ACTION ITEM
Format the lines below as a JSON list of strings, with one string for each line and no entries for blank lines. Leave the pictures out.

SUPPLIED DATA Start Marker

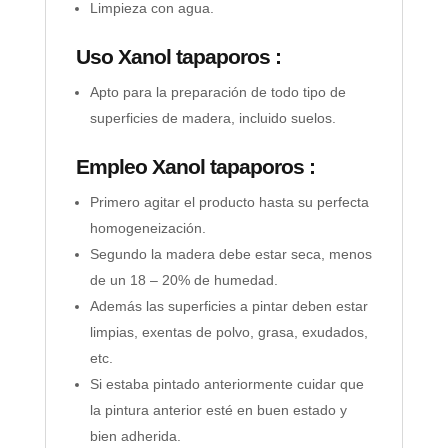
Limpieza con agua.
Uso Xanol tapaporos :
Apto para la preparación de todo tipo de
superficies de madera, incluido suelos.
Empleo
Xanol tapaporos :
Primero agitar el producto hasta su perfecta
homogeneización.
Segundo la madera debe estar seca, menos
de un 18 – 20% de humedad.
Además las superficies a pintar deben estar
limpias, exentas de polvo, grasa, exudados,
etc.
Si estaba pintado anteriormente cuidar que
la pintura anterior esté en buen estado y
bien adherida.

SUPPLIED DATA End Marker

SOLVED PROBLEM
[
  "Limpieza con agua.",
  "Uso Xanol tapaporos :",
  "Apto para la preparación de todo tipo de",
  "superficies de madera, incluido suelos.",
  "Empleo",
  "Xanol tapaporos :",
  "Primero agitar el producto hasta su perfecta",
  "homogeneización.",
  "Segundo la madera debe estar seca, menos",
  "de un 18 – 20% de humedad.",
  "Además las superficies a pintar deben estar",
  "limpias, exentas de polvo, grasa, exudados,",
  "etc.",
  "Si estaba pintado anteriormente cuidar que",
  "la pintura anterior esté en buen estado y",
  "bien adherida."
]